If we say it is all right to tell jokes that hurt people with invisible disabilities or ESL learners, we will be that much closer to social acceptability of overtly racist jokes.

And yet laughter and humor is in desperately short supply. Our hearts cry that the solution cannot be that we walk on eggshells around sharing anything funny.

The best I have for you is this:

1. When I am hurt by such a joke or comment in the future, I will say simply, “That hurts. Here’s why.” I will go back to psychology 101 and use statements starting with “I” rather than accusing the other person of something. I invite you to join me in this resolution.

2. When that unhappy but inevitable day comes when I am told that my humor hurt someone else, I will listen and truly think it through.
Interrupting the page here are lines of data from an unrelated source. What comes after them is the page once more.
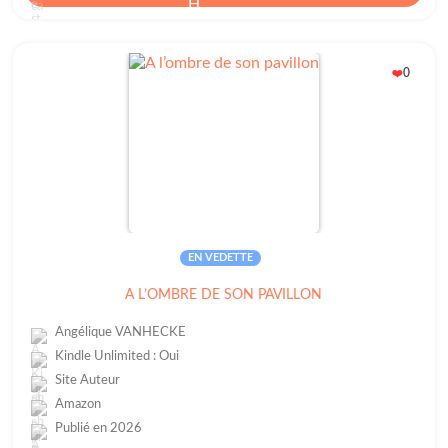
0
❤️
EN VEDETTE
A L’OMBRE DE SON PAVILLON
Angélique VANHECKE
Kindle Unlimited : Oui
Site Auteur
Amazon
Publié en 2026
I will delete jokes that hurt people if it’s online. And I’ll apologize for hurting that person, even if I had no intention of doing so, even if I don’t quite think they are justified.

The experience of hurt is a fact. If it comes from me then I did the hurting. Intention is not irrelevant but it is also not everything. Neither is reasonableness. Saying, “I’m sorry my joke hurt you. Thanks for letting me know. I will try not to hurt you in the future,” costs little.

This isn’t going to solve all the problems of social media or dinner party discourse, let alone the broader world. But it can make our personal circle of social interaction more aware and safer for those who have already had their full measure of hurt.